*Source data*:

※ ※ ※

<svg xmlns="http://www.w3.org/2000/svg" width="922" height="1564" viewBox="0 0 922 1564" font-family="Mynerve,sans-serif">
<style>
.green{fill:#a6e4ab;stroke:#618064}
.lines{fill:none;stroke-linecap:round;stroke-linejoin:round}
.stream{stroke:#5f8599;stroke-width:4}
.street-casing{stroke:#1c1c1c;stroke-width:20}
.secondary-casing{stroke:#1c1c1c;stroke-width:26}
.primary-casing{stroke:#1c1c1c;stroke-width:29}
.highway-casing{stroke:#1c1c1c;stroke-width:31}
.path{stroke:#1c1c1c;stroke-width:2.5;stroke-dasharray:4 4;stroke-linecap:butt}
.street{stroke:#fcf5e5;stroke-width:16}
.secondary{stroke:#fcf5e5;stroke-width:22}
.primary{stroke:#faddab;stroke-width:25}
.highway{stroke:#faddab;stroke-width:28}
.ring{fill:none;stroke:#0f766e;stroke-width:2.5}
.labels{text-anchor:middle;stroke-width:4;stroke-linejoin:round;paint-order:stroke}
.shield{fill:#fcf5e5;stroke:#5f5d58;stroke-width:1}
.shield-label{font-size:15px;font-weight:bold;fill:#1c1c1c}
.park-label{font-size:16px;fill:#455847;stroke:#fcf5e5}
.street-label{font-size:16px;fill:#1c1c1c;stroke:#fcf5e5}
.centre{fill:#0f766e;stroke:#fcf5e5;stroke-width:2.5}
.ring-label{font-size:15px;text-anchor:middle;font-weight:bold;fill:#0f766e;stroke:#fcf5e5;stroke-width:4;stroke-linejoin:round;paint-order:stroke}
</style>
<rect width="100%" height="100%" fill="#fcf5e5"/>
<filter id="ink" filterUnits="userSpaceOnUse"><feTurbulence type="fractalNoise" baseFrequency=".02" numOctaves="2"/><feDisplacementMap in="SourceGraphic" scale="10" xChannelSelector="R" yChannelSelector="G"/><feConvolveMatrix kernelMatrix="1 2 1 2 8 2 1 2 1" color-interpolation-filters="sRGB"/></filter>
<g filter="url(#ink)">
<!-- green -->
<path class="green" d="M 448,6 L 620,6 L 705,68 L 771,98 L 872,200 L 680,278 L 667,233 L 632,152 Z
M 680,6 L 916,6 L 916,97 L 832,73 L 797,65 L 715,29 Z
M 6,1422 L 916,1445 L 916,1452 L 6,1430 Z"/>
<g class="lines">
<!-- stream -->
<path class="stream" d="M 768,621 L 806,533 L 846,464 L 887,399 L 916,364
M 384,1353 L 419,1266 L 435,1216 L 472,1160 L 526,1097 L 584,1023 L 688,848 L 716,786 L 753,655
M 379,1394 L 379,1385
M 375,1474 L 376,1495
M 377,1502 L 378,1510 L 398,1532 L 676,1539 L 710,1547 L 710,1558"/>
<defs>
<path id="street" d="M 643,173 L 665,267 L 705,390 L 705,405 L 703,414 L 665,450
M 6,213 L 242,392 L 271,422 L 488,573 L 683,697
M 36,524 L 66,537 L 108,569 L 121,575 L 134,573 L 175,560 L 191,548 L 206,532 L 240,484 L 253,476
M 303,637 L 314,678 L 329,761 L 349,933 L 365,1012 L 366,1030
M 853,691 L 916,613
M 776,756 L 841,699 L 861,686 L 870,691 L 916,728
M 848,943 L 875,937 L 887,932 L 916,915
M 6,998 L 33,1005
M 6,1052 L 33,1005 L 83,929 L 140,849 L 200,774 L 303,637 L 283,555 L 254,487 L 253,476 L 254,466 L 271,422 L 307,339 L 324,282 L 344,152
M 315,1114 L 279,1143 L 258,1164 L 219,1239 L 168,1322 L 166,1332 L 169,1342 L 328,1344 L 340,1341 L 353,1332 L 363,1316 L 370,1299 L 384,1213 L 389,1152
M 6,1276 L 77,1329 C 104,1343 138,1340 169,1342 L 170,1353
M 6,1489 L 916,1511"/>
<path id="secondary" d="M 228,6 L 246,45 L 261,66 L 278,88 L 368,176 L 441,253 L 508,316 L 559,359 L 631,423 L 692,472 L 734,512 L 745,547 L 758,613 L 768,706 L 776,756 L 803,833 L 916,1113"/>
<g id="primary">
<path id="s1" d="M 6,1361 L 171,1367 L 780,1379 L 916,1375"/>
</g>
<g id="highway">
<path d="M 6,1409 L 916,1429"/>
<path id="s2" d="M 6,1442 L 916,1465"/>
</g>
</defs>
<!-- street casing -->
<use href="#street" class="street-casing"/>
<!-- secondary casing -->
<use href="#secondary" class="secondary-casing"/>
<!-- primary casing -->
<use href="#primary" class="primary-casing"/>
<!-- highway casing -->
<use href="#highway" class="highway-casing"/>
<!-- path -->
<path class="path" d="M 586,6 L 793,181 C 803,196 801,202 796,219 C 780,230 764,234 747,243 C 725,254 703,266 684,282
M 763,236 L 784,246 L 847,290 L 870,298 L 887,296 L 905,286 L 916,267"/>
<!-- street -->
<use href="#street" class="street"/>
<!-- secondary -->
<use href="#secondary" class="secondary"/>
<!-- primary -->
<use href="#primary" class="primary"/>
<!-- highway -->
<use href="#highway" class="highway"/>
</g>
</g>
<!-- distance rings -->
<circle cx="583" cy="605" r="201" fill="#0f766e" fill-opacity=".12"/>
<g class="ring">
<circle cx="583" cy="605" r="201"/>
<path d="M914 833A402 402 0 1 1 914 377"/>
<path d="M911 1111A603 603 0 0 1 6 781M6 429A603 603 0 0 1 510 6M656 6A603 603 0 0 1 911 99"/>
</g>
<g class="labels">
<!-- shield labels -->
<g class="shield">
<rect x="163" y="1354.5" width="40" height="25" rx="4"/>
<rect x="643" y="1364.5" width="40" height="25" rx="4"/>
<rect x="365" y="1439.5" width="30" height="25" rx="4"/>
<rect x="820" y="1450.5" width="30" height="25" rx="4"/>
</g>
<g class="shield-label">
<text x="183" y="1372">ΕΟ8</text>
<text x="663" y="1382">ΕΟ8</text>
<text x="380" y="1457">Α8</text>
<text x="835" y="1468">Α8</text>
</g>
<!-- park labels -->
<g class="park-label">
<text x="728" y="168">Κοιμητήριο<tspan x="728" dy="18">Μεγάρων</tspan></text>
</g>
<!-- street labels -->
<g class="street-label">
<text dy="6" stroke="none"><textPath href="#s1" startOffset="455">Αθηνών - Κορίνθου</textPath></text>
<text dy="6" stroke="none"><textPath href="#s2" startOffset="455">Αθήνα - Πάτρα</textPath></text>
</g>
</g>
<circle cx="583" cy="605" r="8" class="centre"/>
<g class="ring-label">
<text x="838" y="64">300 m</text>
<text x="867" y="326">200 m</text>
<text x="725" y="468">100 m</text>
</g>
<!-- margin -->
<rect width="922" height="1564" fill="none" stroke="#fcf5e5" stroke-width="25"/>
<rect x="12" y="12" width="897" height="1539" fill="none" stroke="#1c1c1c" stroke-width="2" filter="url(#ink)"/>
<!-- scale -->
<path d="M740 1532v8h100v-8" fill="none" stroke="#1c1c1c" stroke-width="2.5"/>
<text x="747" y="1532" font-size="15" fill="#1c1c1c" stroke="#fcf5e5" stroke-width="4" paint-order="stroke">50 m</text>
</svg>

※ ※ ※

*Work task*:
Which lines of the data contain the word "linecap"? Copy each one.

*Reply to the task*:
.lines{fill:none;stroke-linecap:round;stroke-linejoin:round}
.path{stroke:#1c1c1c;stroke-width:2.5;stroke-dasharray:4 4;stroke-linecap:butt}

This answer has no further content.